Although the comet was never seen to reappear on the other side of the Sun, a notable brightening of the corona was noticed, leading astronomers to presume that it either completely disintegrated shortly before perihelion or it collided directly to the Sun's photosphere. This is the only known case of a comet that caused such brightening of the solar corona.

The very few observations of the comet has made orbital calculations for it very problematic.

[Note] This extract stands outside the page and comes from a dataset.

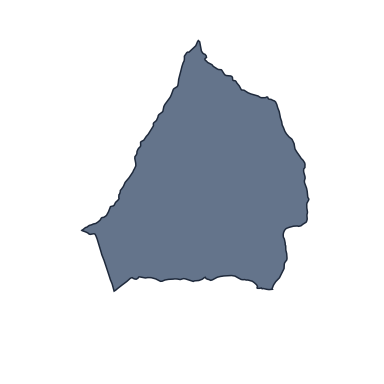 Cevallos, Tungurahua, Ecuador, rotated 328°
{"feature_id": "8360857B65795256666582", "entity_name": "Cevallos", "entity_type": "district", "adm_level": 2, "iso_a3": "ECU", "parent_name": "Ecuador", "parent_adm1": "Tungurahua", "projection": "robinson", "projection_center": [-78.612, -1.35], "detail": "fine", "context": "isolated", "style": "filled", "palette": "slate", "viewbox_px": 384, "rotation_deg": 328, "n_neighbors": 0, "source": "geoboundaries", "source_scale": "gbopen_adm2", "svg_char_len": 4385}
<svg xmlns="http://www.w3.org/2000/svg" viewBox="0 0 384 384"><g transform="rotate(328 192 192)"><path d="M78.2,166.1L78.3,166.5L79.9,168.5L81.0,170.0L81.9,171.4L82.4,173.1L83.2,174.0L86.5,175.3L87.3,176.0L87.4,177.2L87.2,178.7L86.7,181.4L83.2,194.3L82.3,197.3L81.6,201.1L81.4,202.0L81.3,202.9L81.1,203.7L79.8,209.1L77.4,218.9L76.3,223.2L75.6,227.5L73.4,234.8L75.3,234.8L78.0,234.4L83.7,233.8L88.5,233.4L89.5,233.3L93.9,232.5L95.4,232.7L96.1,233.1L96.3,234.1L97.4,235.5L98.5,236.4L100.3,236.5L101.9,235.9L102.5,236.1L105.3,238.7L106.9,240.2L109.1,241.1L112.0,243.0L115.2,246.5L117.9,251.0L119.3,251.8L122.4,252.3L125.7,253.6L129.7,255.8L130.5,256.2L131.4,256.6L133.4,258.0L134.3,258.8L135.6,260.0L138.8,260.9L140.2,262.0L145.7,268.5L147.1,268.7L150.9,270.7L154.5,271.4L156.4,271.2L158.0,271.3L158.1,273.0L158.8,274.0L159.3,274.6L159.9,275.1L160.4,275.9L161.0,276.8L162.6,277.3L168.3,277.7L171.1,278.6L174.6,280.1L181.3,283.8L183.9,286.1L185.3,288.7L187.3,292.2L188.2,293.0L188.9,293.5L190.3,294.2L190.6,294.6L191.3,295.4L192.8,296.3L195.9,299.7L196.0,300.0L196.8,302.0L197.2,303.4L197.5,304.5L197.6,305.2L197.6,305.8L197.5,306.4L197.5,306.7L197.2,307.0L196.8,307.3L196.4,307.7L196.3,307.9L196.4,308.2L196.8,308.6L198.1,309.4L198.3,309.5L198.6,309.6L200.1,310.3L200.1,310.5L200.1,310.9L200.1,311.1L200.3,311.3L200.5,311.4L200.7,311.5L200.9,311.5L201.1,311.5L201.9,312.2L202.0,312.3L203.9,314.2L205.6,315.6L208.6,317.1L208.6,316.5L211.0,314.7L212.2,313.9L215.5,312.4L220.7,311.1L229.5,305.7L232.1,302.0L233.1,301.1L236.4,299.8L237.5,298.5L239.7,294.3L240.8,290.9L242.9,287.4L243.1,286.2L244.0,284.6L245.4,280.8L245.6,278.6L246.7,276.6L247.6,275.5L248.6,274.6L250.3,273.5L252.1,272.9L253.4,273.0L255.8,273.5L260.0,274.8L263.3,276.6L264.2,277.6L266.5,278.4L269.1,278.1L272.5,278.1L273.0,278.0L273.5,277.7L274.1,277.2L275.1,276.3L275.6,275.6L276.0,274.8L276.6,273.6L276.8,273.2L277.2,272.5L277.7,271.9L278.6,271.1L279.1,270.5L279.4,270.0L280.9,266.4L282.8,263.2L283.7,262.3L287.0,260.4L287.4,259.6L287.4,257.8L287.7,257.2L290.1,252.4L291.2,249.4L292.3,243.9L293.1,242.2L295.2,240.3L296.0,238.8L297.3,234.3L298.1,232.8L299.1,231.6L300.7,231.1L302.5,228.4L303.0,227.0L303.0,224.0L302.4,221.2L302.4,219.4L302.2,215.5L302.1,214.8L302.1,211.1L302.2,209.9L303.3,207.2L304.2,205.1L304.7,200.6L304.6,199.7L303.5,196.7L302.9,192.8L302.9,189.8L303.7,185.8L304.0,183.0L305.4,179.6L306.3,175.9L307.1,173.9L308.6,169.9L309.3,166.1L310.3,162.6L310.6,159.9L310.2,158.5L308.9,156.8L308.4,155.7L307.7,155.0L307.1,154.6L306.5,154.0L306.2,153.5L306.2,152.9L306.4,151.9L306.4,151.6L306.2,151.4L305.7,151.0L305.1,151.0L304.1,150.8L300.8,148.8L300.3,148.2L299.8,147.6L299.0,145.7L298.2,144.8L297.3,143.8L295.5,141.8L294.6,140.8L293.8,139.9L292.0,137.4L290.1,133.3L288.2,131.8L288.0,131.3L288.3,127.2L287.8,123.2L287.9,121.5L287.7,120.8L287.2,120.2L286.6,119.7L286.2,119.5L285.9,118.8L286.2,117.9L287.0,116.3L287.0,115.2L286.3,114.1L282.7,111.3L282.0,110.2L281.8,108.7L281.8,104.6L281.6,103.8L279.2,102.0L278.5,100.8L276.6,96.7L276.4,94.6L273.9,90.4L273.6,88.5L273.1,87.6L273.3,86.1L274.0,85.7L275.6,85.6L276.2,84.0L276.0,82.2L275.0,80.8L274.7,79.5L274.7,77.4L278.1,68.7L277.6,66.9L276.4,67.4L272.7,70.0L266.1,71.3L263.5,71.8L262.3,71.0L261.3,71.1L257.5,72.8L255.9,75.4L254.6,76.8L253.0,77.7L250.0,80.2L246.7,83.4L246.6,83.5L243.0,86.9L240.3,89.5L239.3,90.8L238.2,92.2L236.3,94.3L235.3,94.8L231.5,94.8L230.5,95.1L226.0,98.6L223.7,100.1L215.6,103.3L214.5,103.9L214.3,104.1L214.2,104.1L213.3,104.7L210.1,108.1L209.4,108.4L206.3,108.7L206.1,108.7L205.0,108.8L203.9,109.3L202.6,110.6L199.9,112.4L198.7,112.7L196.5,113.0L195.9,113.2L195.4,113.6L194.4,115.4L193.7,115.8L185.3,119.9L182.7,120.6L178.6,122.5L175.5,122.3L174.7,122.6L173.2,125.2L172.6,125.9L171.6,126.3L169.9,126.6L168.7,127.2L166.9,128.4L165.5,130.3L164.2,131.1L162.3,131.8L161.2,133.4L159.5,137.8L158.5,139.6L157.9,140.3L155.2,142.0L154.2,142.5L153.3,143.1L152.5,143.7L151.6,144.1L146.3,146.5L140.4,148.4L136.8,150.9L133.7,152.2L132.1,152.7L131.7,153.1L131.3,153.8L129.6,155.3L128.6,155.6L127.1,157.7L126.6,159.0L124.8,159.7L121.7,160.3L118.9,162.0L118.0,162.1L115.1,161.2L110.7,164.5L107.5,166.3L107.2,166.5L106.4,166.6L105.9,166.7L103.8,166.7L102.1,166.0L101.2,166.1L99.1,167.2L96.4,167.6L93.8,167.7L91.3,166.8L89.5,166.6L87.1,165.9L84.1,166.1L82.8,165.7L79.7,166.1L79.1,166.1L78.2,166.1Z" fill="#64748b" stroke="#1e293b" stroke-width="1.5"/></g></svg>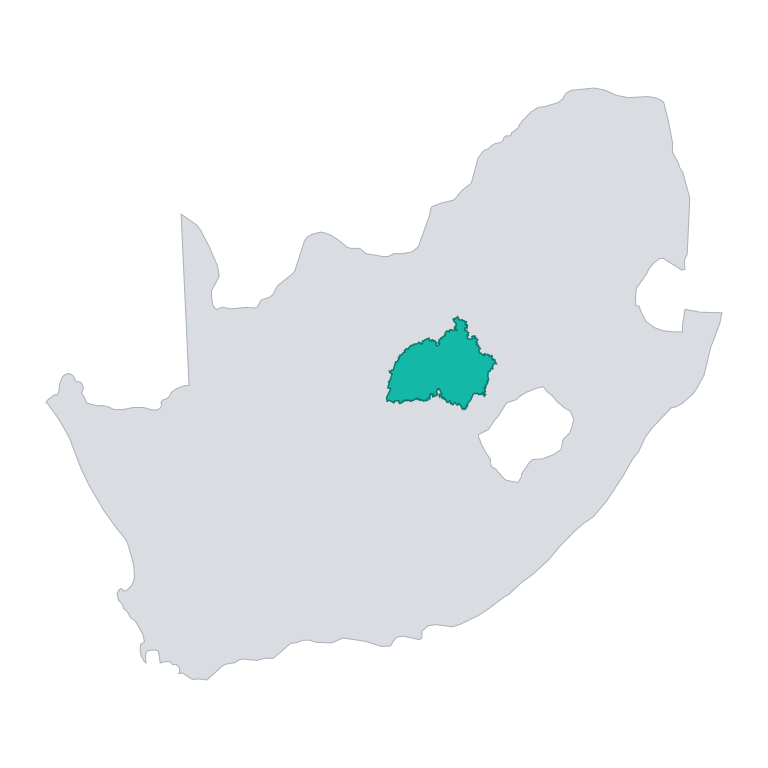 Lejweleputswa, Free State, South Africa (highlighted)
{"feature_id": "47623444B29116896592790", "entity_name": "Lejweleputswa", "entity_type": "district", "adm_level": 2, "iso_a3": "ZAF", "parent_name": "South Africa", "parent_adm1": "Free State", "projection": "orthographic", "projection_center": [25.98, -28.097], "detail": "fine", "context": "in_parent", "style": "filled", "palette": "teal", "viewbox_px": 768, "rotation_deg": 0, "n_neighbors": 0, "source": "geoboundaries", "source_scale": "gbopen_adm2", "svg_char_len": 9707}
<svg xmlns="http://www.w3.org/2000/svg" viewBox="0 0 768 768"><path d="M571.0,90.4L594.1,88.0L604.4,90.0L616.7,95.4L628.2,97.6L647.9,96.6L654.7,97.7L659.9,99.6L663.7,102.4L668.7,122.3L672.7,143.7L672.3,150.5L672.9,153.1L678.1,162.3L679.9,168.0L682.9,172.7L689.1,195.6L689.7,199.5L687.2,254.1L684.2,260.5L685.0,269.2L681.8,270.1L663.2,258.3L659.8,258.5L654.3,262.4L649.0,268.6L646.5,274.0L636.4,288.3L635.4,297.6L635.9,305.6L639.0,306.1L641.1,311.9L645.9,321.3L654.4,327.6L662.4,330.6L673.6,331.8L682.5,332.0L682.3,325.8L685.1,309.3L699.9,312.2L721.9,312.8L719.8,323.5L710.6,347.6L704.1,374.9L696.8,388.5L692.8,394.1L681.8,403.7L676.1,406.8L671.4,407.7L652.5,427.5L645.4,437.1L638.8,451.3L632.6,459.0L623.3,475.6L607.3,500.0L594.0,516.0L588.2,520.5L584.4,522.6L574.0,531.8L559.5,546.7L548.4,560.0L532.0,575.0L522.6,581.6L508.5,594.6L504.6,596.5L488.9,608.6L477.7,615.9L459.6,624.5L452.4,626.8L435.3,624.6L428.2,625.8L422.2,631.0L421.7,638.5L419.3,639.6L403.6,636.3L397.1,636.9L393.4,640.9L390.4,646.0L381.5,646.4L365.5,641.3L346.6,638.5L342.3,638.2L333.3,642.3L330.1,642.9L316.9,642.4L309.5,640.1L302.4,640.3L297.1,642.5L290.6,643.4L273.6,658.1L264.5,658.4L256.8,660.3L242.9,659.0L238.8,660.0L234.8,662.7L225.5,664.2L221.9,666.4L206.9,680.0L200.3,679.0L192.1,679.3L182.3,672.9L178.8,673.6L179.6,671.5L179.7,667.8L176.1,664.3L172.5,664.7L170.3,661.7L164.7,661.8L160.2,663.0L158.5,651.2L156.2,650.1L150.6,650.2L147.8,650.8L146.6,651.9L145.4,654.7L146.0,663.0L143.8,660.8L141.2,656.0L140.1,650.7L140.5,644.4L144.5,641.8L142.7,633.9L135.1,620.6L130.8,618.0L127.1,611.2L123.8,608.8L122.1,604.0L118.6,600.3L117.1,594.1L118.6,590.4L121.1,588.3L124.1,591.2L127.5,589.8L132.1,585.0L134.5,577.9L133.9,567.0L132.6,560.2L127.4,542.8L125.3,538.9L115.5,526.8L103.9,510.6L88.8,484.8L81.3,469.2L69.2,437.5L59.3,419.8L47.5,403.5L46.1,402.4L47.5,400.2L52.8,395.8L55.3,394.6L56.7,395.0L58.0,393.8L59.0,391.0L59.5,384.9L61.7,378.3L63.8,375.4L68.7,373.3L72.7,375.4L74.4,377.6L75.3,380.6L77.1,382.0L79.8,381.7L81.8,383.5L83.2,387.3L83.1,390.1L81.7,392.0L82.1,394.3L84.3,397.0L86.8,403.2L97.2,405.7L103.0,405.7L108.6,407.0L113.9,409.5L122.4,409.6L134.0,407.4L143.7,407.5L151.5,409.8L157.0,410.0L160.3,408.0L161.7,405.5L161.0,402.2L162.6,400.1L166.4,399.0L169.4,396.3L171.5,392.2L176.7,388.6L184.9,385.6L189.1,385.5L181.1,214.2L197.0,225.3L200.8,230.6L209.0,246.3L217.4,265.7L219.1,275.2L218.8,277.3L211.5,290.6L211.5,297.0L212.7,304.5L214.7,308.2L217.0,309.3L222.3,307.2L230.7,308.9L246.6,307.4L254.6,308.1L256.6,307.4L258.4,305.7L260.3,301.1L262.1,299.6L269.4,297.4L272.7,294.7L277.7,285.6L293.3,273.2L295.0,270.2L304.3,241.4L307.2,237.2L311.7,234.4L320.4,232.1L325.6,233.1L331.3,235.5L337.6,239.5L347.1,247.1L350.3,248.3L359.7,248.4L365.6,253.5L383.2,256.7L388.3,256.5L393.7,253.7L402.7,253.7L412.4,251.7L418.3,246.7L429.6,215.3L430.8,208.5L432.1,206.6L441.4,203.0L452.7,200.4L455.0,198.9L462.1,190.3L471.3,183.1L478.0,158.2L482.3,152.3L484.9,149.9L486.6,149.8L488.9,148.3L492.1,145.3L495.8,143.4L500.0,142.8L502.8,140.8L504.1,137.4L506.3,135.8L509.5,136.0L511.2,134.9L511.7,132.7L518.8,127.5L519.0,125.3L523.0,120.1L531.0,111.9L538.4,107.3L545.4,106.5L558.3,102.5L562.9,98.7L565.9,93.3L571.0,90.4ZM542.1,458.9L553.0,454.9L561.1,449.5L563.1,439.4L569.4,433.3L571.8,427.6L573.8,419.6L570.4,411.1L565.4,408.5L556.5,401.0L552.6,396.0L547.2,391.7L543.4,386.7L537.0,388.1L527.2,391.9L521.0,395.5L515.9,399.8L506.7,402.8L498.0,416.5L495.1,419.5L488.3,429.6L478.7,434.4L478.4,436.2L481.5,444.5L485.9,452.7L490.5,459.4L490.2,463.6L491.7,466.8L495.8,469.1L502.8,477.5L506.2,480.2L516.8,482.4L518.4,481.9L521.3,477.0L521.8,473.5L529.1,462.8L532.3,459.6L542.1,458.9Z" fill="#d9dde1" stroke="#a8b0b8" stroke-width="1"/><path d="M428.8,338.1L428.1,338.4L427.7,338.9L426.7,338.9L424.9,340.1L424.5,340.1L423.8,340.8L422.5,341.1L422.4,341.3L422.5,342.0L422.4,342.5L422.5,343.3L421.9,344.1L421.6,344.1L421.0,343.7L420.5,342.9L420.0,342.9L419.7,342.5L418.9,342.3L418.6,342.4L418.1,343.3L417.4,343.7L415.7,344.1L414.3,344.0L413.8,344.9L412.7,345.2L412.0,345.1L410.8,345.7L410.1,346.4L409.5,346.8L408.9,347.8L408.5,348.8L408.2,348.6L407.5,348.9L406.9,348.8L405.8,349.0L405.2,350.1L404.3,350.7L404.5,351.1L405.1,351.7L405.0,352.1L402.7,353.2L402.2,354.2L401.2,355.1L400.0,355.0L399.9,356.2L399.4,356.6L399.1,357.1L398.5,357.4L398.3,357.7L398.3,357.9L398.8,358.5L399.0,359.0L397.7,360.7L397.6,361.6L397.0,361.8L396.2,361.7L395.7,361.9L393.2,370.2L391.6,370.1L390.8,371.4L389.3,371.2L390.2,373.0L392.1,373.7L390.1,380.3L389.9,380.2L388.5,382.1L389.3,382.7L387.7,387.8L390.8,388.8L386.8,397.2L386.6,398.4L387.2,401.2L389.5,400.3L393.3,402.6L393.9,402.8L394.2,402.6L394.6,400.7L395.1,400.9L398.5,400.8L398.4,400.9L399.6,403.5L400.3,403.4L401.0,402.5L401.7,402.7L402.1,402.5L402.3,402.2L402.8,402.2L403.1,401.7L403.3,401.5L403.2,400.8L404.0,400.2L404.8,400.8L405.7,400.6L405.9,400.1L406.4,400.5L406.9,400.1L407.2,400.5L407.6,400.1L408.0,400.4L408.6,400.2L409.3,400.4L409.6,400.8L410.0,400.7L410.3,401.1L411.5,401.2L411.9,400.9L412.0,400.3L413.0,400.3L413.3,400.4L414.3,399.6L414.7,399.6L415.8,399.0L415.9,398.4L416.5,398.2L416.9,398.5L416.9,399.0L417.2,399.1L417.5,399.6L417.8,399.4L418.1,399.5L418.3,399.2L419.0,399.6L419.1,399.0L419.5,399.5L420.0,399.6L420.3,400.2L420.6,399.8L420.9,399.7L421.1,400.0L421.4,399.8L421.9,400.0L422.0,399.9L422.4,400.4L422.7,400.2L423.3,400.7L423.7,400.6L423.7,400.8L424.0,400.6L424.5,400.8L425.1,400.5L425.5,400.7L425.7,400.3L426.1,400.6L426.3,400.1L427.0,400.1L427.4,399.8L427.8,400.1L428.0,398.2L429.9,398.9L429.8,396.4L430.2,394.8L430.5,395.0L430.8,393.8L432.0,394.5L432.2,393.9L432.9,394.3L433.4,393.8L433.6,393.9L432.5,396.2L432.8,396.9L434.9,395.9L436.6,395.7L436.6,394.8L436.8,394.7L437.0,394.0L437.2,393.6L437.4,393.7L437.1,392.9L436.3,391.7L437.6,389.5L437.4,388.7L438.9,388.7L438.9,389.4L439.8,389.4L440.5,391.6L441.9,393.9L439.9,394.2L439.8,394.7L439.0,394.9L439.6,396.4L439.7,395.9L439.9,395.9L440.3,396.0L440.9,396.0L441.0,396.4L441.5,396.2L441.9,396.2L441.9,396.5L441.5,396.8L442.0,397.0L442.1,398.0L442.3,397.8L442.5,398.2L442.8,398.2L442.9,397.8L443.0,398.2L443.3,398.2L443.4,397.9L443.7,397.7L443.6,398.1L444.0,398.3L443.9,398.6L444.3,398.6L444.2,398.9L444.6,399.1L445.0,399.1L445.0,399.5L445.4,399.5L446.2,400.5L446.7,401.1L446.5,401.7L447.2,402.3L447.7,402.1L448.2,402.3L449.5,400.4L450.6,401.3L450.6,402.3L450.2,403.2L451.1,403.6L451.4,404.0L451.9,404.1L452.0,404.4L452.2,404.6L453.4,404.6L453.5,403.4L455.0,402.6L456.1,404.0L456.8,404.1L457.2,405.1L458.1,404.3L458.1,403.9L458.9,403.6L458.8,404.4L459.4,404.4L460.5,405.5L461.0,405.4L461.7,407.9L461.8,407.8L462.0,408.3L462.7,408.7L463.0,409.3L464.1,408.2L465.0,408.5L464.6,409.2L465.1,409.3L465.2,409.0L465.5,408.8L465.4,408.6L465.9,408.0L465.8,407.9L466.4,407.6L466.4,406.9L467.6,405.9L466.5,405.3L470.7,399.9L473.1,394.4L473.0,394.1L474.5,393.4L475.6,393.3L475.7,393.6L477.9,393.3L477.9,393.8L478.1,394.0L478.4,394.1L478.6,394.5L479.2,394.1L479.9,394.4L480.8,393.9L481.1,394.4L482.8,392.4L482.9,392.7L483.2,392.8L482.9,394.1L483.2,395.0L483.7,395.1L484.3,396.2L485.5,394.7L485.3,394.6L484.9,395.1L484.5,395.0L484.0,394.7L483.9,394.3L483.7,394.1L484.8,392.9L485.3,391.5L484.6,391.2L485.0,390.2L484.5,389.8L485.5,387.9L484.7,387.8L485.5,387.4L485.7,386.6L485.3,386.5L485.5,385.4L486.3,385.3L487.4,382.9L487.9,382.4L486.9,381.5L487.6,381.0L487.6,380.7L488.7,380.0L487.8,376.2L488.3,371.8L489.5,370.9L490.0,371.2L490.3,369.2L491.0,369.2L492.9,368.7L492.7,367.6L492.2,366.6L492.8,366.1L493.7,363.6L496.4,363.7L494.8,361.0L494.9,360.6L494.4,360.4L494.6,359.8L493.7,359.9L493.6,359.3L492.4,359.6L492.6,358.9L492.0,358.7L492.1,356.1L491.8,355.5L489.4,356.8L489.1,355.7L489.1,355.0L486.9,354.3L485.9,354.6L485.0,353.9L485.0,354.1L484.8,354.2L484.4,355.0L484.4,354.3L484.1,354.4L484.1,355.5L483.5,355.5L483.6,354.6L482.8,355.0L480.9,353.2L480.2,353.4L479.4,351.9L479.2,352.0L478.8,349.6L480.3,348.7L478.9,346.8L477.8,345.8L478.4,345.3L477.9,344.9L477.2,345.3L475.9,344.2L477.4,342.9L476.1,341.8L477.8,339.8L475.8,338.1L475.6,337.5L474.9,337.9L474.4,337.9L475.1,336.2L474.0,335.9L474.0,336.2L472.6,336.2L471.8,336.7L472.4,338.7L471.9,339.3L470.6,339.1L469.6,339.1L467.9,338.6L467.4,338.1L467.0,335.8L467.5,336.0L467.5,335.5L467.6,335.8L468.5,335.6L468.6,335.8L467.8,333.1L468.5,332.7L467.1,332.1L466.7,330.2L464.8,330.5L464.6,328.1L466.4,327.9L467.2,328.0L467.1,327.2L466.9,327.3L466.6,326.6L466.9,326.4L466.6,325.9L467.4,325.7L467.2,325.0L466.5,325.2L466.3,324.6L465.5,324.9L465.2,324.3L465.8,324.1L466.0,322.5L466.4,322.2L466.4,321.7L465.0,322.0L464.1,320.6L462.6,320.7L462.2,319.7L459.7,320.3L458.9,319.2L459.1,319.2L457.5,316.6L456.7,317.8L455.8,317.9L455.4,318.9L454.9,319.1L454.1,318.7L453.5,318.7L453.2,319.7L453.8,320.6L454.0,321.5L455.0,322.4L455.6,323.1L456.1,323.4L456.4,324.3L456.0,325.1L456.2,326.6L455.7,326.8L455.7,326.6L455.9,326.1L455.5,326.1L454.8,326.9L454.7,327.5L454.3,327.8L454.3,328.0L454.8,328.7L455.9,329.4L456.5,329.4L457.0,329.7L457.0,330.1L456.7,330.3L454.5,329.7L453.3,330.7L451.2,329.6L450.8,329.9L450.1,329.7L449.3,330.6L449.2,331.9L448.9,331.8L448.6,331.2L448.0,331.1L447.6,331.4L446.7,331.1L446.3,331.7L445.8,331.8L445.5,332.9L444.9,333.8L444.9,334.2L445.4,334.8L445.3,335.6L444.1,335.8L443.5,336.5L442.8,336.7L442.1,338.0L441.8,337.9L441.6,337.7L441.3,337.7L440.9,338.1L440.9,338.8L440.5,339.4L439.3,339.4L438.9,340.6L439.3,341.9L438.0,342.9L438.6,343.4L439.6,343.5L439.7,344.0L438.7,345.0L437.7,345.5L437.2,346.0L436.8,345.9L435.9,344.7L436.2,343.9L436.1,342.5L435.8,341.9L435.0,341.4L435.0,340.9L434.5,340.8L433.6,341.2L433.3,340.4L432.6,339.8L432.0,340.2L431.5,340.1L431.6,340.7L431.3,340.9L430.5,341.0L429.9,340.8L429.4,340.1L429.3,339.9L429.4,339.3L428.8,338.1Z" fill="#14b8a6" stroke="#0f766e" stroke-width="1.5"/></svg>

However, Brian G. Marsden was able to determine the comet as a member of the Kreutz sungrazers, a family of sungrazing comets believed to be fragments of the Great Comet of 371 BC. After more comets were discovered by Solwind, SolarMax, and later SOHO, the IAU later changed the convention for naming comets where a comet shall be named after a sky survey or satellite used if the object itself were discovered by a large group of people, hence the comet being renamed from Howard–Koomen–Michels into Solwind 1.